The digital format is intrinsically motivating to children because it uses familiar applications—from sending texts and emails to surfing the Internet and playing computer games.
Our school discovered another benefit of this ever-advancing technology. It has allowed our elementary-aged students who are deaf or hard of hearing to enjoy books in both English and American Sign Language. Unlike English, ASL has no written form. It is a visual language expressed through hand movements and facial expressions. It happens “in the moment,” and because technology in the past was limited, this language has gone largely undocumented.
Happily, that is changing. Advances in technology have made it possible to capture ASL and incorporate it into today’s new literacies. This year, two innovative ebooks have been published, Pointy Three by Adam Stone and Strollin’ with Little Baby Owen by Owen Tales. The e-books, which can be viewed using iBooks on an iPad 2, break new ground by allowing English text and ASL video to coexist on the same page.

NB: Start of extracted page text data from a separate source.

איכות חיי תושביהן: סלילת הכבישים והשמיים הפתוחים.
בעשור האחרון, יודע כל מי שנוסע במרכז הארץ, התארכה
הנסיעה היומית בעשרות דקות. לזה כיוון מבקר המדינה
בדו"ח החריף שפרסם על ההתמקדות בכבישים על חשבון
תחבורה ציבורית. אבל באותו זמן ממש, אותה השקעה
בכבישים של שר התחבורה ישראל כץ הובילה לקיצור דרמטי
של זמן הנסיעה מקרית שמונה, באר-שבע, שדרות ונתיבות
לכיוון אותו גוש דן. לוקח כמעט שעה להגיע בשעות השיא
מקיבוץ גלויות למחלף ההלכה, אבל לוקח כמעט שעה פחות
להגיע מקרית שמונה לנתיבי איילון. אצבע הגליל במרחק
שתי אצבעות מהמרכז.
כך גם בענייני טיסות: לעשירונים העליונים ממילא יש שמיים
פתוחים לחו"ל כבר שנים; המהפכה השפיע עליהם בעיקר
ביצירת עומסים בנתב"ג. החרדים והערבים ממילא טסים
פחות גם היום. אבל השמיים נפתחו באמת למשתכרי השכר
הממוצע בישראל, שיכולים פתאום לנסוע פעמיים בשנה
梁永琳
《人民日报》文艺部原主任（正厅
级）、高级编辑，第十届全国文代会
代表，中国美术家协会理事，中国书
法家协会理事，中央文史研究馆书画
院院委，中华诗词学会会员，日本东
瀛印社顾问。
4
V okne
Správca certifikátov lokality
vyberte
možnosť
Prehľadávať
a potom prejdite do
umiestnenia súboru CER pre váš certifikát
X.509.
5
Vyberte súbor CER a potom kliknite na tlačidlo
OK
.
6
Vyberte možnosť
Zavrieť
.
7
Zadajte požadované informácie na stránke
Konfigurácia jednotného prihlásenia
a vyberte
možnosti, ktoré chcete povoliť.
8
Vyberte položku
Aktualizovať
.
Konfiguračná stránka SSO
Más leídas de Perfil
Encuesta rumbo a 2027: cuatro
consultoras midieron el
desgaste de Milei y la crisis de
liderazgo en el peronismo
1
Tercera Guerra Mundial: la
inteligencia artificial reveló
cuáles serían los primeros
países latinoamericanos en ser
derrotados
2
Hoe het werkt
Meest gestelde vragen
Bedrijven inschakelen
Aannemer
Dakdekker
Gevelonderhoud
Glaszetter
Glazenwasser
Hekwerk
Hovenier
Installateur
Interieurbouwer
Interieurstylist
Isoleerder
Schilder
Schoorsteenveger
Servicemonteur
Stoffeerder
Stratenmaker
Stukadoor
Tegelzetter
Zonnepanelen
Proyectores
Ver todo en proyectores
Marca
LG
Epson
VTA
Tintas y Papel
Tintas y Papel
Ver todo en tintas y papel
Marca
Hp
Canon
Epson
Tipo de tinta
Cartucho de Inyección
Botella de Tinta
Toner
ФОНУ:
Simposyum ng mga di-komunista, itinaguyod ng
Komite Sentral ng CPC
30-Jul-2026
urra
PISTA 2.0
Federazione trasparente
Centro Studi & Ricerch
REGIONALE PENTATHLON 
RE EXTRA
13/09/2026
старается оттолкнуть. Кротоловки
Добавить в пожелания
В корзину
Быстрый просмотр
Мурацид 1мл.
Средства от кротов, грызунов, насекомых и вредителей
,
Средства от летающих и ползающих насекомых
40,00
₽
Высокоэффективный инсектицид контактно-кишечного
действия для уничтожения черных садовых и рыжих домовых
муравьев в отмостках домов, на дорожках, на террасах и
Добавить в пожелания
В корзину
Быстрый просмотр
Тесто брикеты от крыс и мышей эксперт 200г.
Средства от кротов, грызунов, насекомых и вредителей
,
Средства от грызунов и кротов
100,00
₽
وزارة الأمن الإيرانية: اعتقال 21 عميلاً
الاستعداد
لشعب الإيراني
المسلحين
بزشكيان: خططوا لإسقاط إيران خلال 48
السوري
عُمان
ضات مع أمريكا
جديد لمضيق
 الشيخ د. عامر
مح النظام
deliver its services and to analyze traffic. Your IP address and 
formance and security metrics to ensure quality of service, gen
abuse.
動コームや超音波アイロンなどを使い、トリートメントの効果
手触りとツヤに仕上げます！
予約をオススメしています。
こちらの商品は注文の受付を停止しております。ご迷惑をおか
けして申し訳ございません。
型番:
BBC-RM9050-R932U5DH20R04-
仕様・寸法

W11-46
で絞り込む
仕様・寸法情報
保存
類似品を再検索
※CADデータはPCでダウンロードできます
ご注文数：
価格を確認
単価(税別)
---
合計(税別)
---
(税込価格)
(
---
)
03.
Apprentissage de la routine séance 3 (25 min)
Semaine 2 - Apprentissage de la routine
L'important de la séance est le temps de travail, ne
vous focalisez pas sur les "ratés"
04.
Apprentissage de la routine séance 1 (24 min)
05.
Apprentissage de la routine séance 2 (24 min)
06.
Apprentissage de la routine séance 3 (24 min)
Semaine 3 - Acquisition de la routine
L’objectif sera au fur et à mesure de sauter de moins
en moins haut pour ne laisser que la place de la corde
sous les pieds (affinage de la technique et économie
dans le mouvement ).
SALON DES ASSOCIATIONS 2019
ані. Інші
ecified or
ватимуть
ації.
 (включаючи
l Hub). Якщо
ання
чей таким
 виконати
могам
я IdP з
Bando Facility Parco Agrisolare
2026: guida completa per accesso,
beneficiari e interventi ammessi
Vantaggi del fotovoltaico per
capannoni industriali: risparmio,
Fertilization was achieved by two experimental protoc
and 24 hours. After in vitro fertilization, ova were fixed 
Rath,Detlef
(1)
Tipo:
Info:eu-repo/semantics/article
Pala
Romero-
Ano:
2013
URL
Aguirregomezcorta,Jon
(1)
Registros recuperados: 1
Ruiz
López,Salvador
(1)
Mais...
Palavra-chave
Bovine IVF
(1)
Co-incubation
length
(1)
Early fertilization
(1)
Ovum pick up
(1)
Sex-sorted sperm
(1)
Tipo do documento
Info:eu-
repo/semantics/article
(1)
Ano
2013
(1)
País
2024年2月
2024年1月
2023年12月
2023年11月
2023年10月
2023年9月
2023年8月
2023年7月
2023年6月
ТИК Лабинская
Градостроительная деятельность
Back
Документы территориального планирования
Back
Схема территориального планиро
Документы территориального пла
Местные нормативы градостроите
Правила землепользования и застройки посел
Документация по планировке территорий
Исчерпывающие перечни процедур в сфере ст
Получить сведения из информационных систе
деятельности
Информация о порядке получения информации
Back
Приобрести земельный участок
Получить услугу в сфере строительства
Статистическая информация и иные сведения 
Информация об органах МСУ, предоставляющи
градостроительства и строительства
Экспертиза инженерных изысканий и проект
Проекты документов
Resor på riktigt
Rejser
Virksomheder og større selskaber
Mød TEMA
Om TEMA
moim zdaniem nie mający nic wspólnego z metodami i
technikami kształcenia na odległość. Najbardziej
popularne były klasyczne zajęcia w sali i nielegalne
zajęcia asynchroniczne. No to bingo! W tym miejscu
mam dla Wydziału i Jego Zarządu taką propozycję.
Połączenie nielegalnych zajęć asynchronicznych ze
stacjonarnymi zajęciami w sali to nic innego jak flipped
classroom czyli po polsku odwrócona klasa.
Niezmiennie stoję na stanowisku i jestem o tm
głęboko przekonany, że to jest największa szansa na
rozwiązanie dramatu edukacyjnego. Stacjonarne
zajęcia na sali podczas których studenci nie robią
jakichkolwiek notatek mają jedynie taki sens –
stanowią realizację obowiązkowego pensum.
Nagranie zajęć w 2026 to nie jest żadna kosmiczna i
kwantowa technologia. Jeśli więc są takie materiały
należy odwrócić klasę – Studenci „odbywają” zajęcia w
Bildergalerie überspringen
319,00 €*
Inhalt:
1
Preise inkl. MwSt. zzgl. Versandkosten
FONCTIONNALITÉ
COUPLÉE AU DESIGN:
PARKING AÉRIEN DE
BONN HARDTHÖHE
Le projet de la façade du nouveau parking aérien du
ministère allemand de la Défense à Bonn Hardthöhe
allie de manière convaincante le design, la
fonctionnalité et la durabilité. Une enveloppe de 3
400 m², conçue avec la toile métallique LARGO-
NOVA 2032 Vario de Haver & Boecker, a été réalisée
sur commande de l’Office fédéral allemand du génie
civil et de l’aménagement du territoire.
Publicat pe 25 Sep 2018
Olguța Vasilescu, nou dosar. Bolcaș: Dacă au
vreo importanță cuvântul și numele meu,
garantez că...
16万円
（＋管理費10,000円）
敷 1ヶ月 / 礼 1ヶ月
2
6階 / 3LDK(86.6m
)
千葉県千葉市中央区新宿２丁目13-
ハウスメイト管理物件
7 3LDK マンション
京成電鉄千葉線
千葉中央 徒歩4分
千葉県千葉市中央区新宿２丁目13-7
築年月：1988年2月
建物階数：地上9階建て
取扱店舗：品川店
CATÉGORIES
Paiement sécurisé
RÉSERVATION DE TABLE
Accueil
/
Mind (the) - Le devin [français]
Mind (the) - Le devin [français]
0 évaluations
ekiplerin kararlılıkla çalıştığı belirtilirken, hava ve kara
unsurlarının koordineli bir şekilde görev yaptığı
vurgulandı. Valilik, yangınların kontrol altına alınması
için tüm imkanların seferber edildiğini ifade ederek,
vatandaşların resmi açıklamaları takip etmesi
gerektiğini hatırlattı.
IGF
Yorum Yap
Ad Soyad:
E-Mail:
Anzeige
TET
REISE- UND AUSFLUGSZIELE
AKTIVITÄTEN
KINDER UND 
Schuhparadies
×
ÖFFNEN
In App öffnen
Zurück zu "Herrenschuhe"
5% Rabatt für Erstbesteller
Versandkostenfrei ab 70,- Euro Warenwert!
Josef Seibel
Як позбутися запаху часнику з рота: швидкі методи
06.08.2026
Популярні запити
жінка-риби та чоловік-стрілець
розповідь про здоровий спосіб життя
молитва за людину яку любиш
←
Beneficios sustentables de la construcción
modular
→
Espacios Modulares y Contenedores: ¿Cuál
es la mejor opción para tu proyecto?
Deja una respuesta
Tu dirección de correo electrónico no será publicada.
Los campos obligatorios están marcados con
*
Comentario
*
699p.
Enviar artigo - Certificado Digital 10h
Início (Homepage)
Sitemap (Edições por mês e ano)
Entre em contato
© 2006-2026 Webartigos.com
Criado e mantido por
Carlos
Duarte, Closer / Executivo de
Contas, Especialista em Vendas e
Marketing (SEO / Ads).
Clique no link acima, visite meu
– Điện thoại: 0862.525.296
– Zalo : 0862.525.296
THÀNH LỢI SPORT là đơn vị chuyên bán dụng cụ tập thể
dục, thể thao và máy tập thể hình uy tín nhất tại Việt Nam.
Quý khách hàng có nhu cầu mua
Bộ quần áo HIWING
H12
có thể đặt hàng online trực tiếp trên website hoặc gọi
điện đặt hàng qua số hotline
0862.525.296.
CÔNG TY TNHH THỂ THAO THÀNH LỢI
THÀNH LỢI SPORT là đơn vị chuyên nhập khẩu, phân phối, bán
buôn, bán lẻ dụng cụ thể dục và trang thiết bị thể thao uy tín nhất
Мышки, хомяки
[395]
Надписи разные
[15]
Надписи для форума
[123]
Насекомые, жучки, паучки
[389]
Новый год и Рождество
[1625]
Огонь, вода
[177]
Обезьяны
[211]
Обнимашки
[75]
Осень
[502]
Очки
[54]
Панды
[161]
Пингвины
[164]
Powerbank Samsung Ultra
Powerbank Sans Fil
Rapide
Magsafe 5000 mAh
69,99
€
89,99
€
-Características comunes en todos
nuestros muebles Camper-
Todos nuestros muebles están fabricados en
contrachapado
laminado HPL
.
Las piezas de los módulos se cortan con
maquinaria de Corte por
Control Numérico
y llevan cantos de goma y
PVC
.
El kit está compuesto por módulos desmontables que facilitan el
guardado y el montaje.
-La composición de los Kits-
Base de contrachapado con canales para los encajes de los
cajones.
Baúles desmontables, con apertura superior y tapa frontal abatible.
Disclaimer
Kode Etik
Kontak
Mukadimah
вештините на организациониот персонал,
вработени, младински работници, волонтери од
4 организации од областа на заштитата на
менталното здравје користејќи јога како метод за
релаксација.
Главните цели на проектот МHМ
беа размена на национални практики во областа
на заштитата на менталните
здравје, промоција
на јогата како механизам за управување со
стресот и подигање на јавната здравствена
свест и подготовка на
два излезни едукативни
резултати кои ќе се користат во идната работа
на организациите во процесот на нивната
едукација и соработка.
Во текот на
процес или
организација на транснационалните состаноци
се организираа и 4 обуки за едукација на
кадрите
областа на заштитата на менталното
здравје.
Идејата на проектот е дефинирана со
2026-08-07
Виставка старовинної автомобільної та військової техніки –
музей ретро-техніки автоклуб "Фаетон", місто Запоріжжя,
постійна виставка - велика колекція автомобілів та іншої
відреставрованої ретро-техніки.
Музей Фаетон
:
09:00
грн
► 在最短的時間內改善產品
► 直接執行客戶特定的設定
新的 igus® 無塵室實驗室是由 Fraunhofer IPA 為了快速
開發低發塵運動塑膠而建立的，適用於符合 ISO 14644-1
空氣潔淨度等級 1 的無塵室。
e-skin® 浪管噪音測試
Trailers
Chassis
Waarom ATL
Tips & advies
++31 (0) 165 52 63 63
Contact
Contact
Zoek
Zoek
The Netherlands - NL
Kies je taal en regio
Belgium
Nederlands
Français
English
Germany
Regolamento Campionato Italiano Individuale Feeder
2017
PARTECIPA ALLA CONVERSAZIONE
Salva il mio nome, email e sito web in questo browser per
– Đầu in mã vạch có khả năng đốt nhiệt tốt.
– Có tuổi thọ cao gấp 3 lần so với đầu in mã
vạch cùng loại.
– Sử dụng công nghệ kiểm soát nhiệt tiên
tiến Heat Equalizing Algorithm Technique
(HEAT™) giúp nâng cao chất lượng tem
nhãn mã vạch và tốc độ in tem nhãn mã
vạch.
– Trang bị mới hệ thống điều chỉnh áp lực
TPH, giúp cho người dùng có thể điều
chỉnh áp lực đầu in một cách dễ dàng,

This is a huge benefit for bilingual children utilizing English and ASL because it supports both language and literacy development. “By making the English text available, a deaf child can make connections between ASL and English and become more proficient in English which may not happen with English-only texts …,” author Stone explained in an article.
English/ASL ebooks are also an engaging resource for elementary classroom teachers interested in exposing students to other languages and cultures. When other educators find out that I teach young children who are deaf and hard of hearing, they share stories about teaching the sign language alphabet and some basic signs to their students. I have also had requests for my class to Skype with other classes so those students could practice their sign language skills.
To support those teachers, Owen Tales contains a picture glossary of words and phrases in English with photos and ASL video. There are also games for emergent readers that build on their knowledge. The design ensures that a wide array of readers is supported in their learning while having a good time.
It’s learning that sneaks up on you no matter who you are. I look forward to others following the example of these pioneering authors and creating more interactive ebooks with ASL. The possibilities seem endless.
Wellbrock is an early elementary teacher working with both deaf and hearing students in New York City.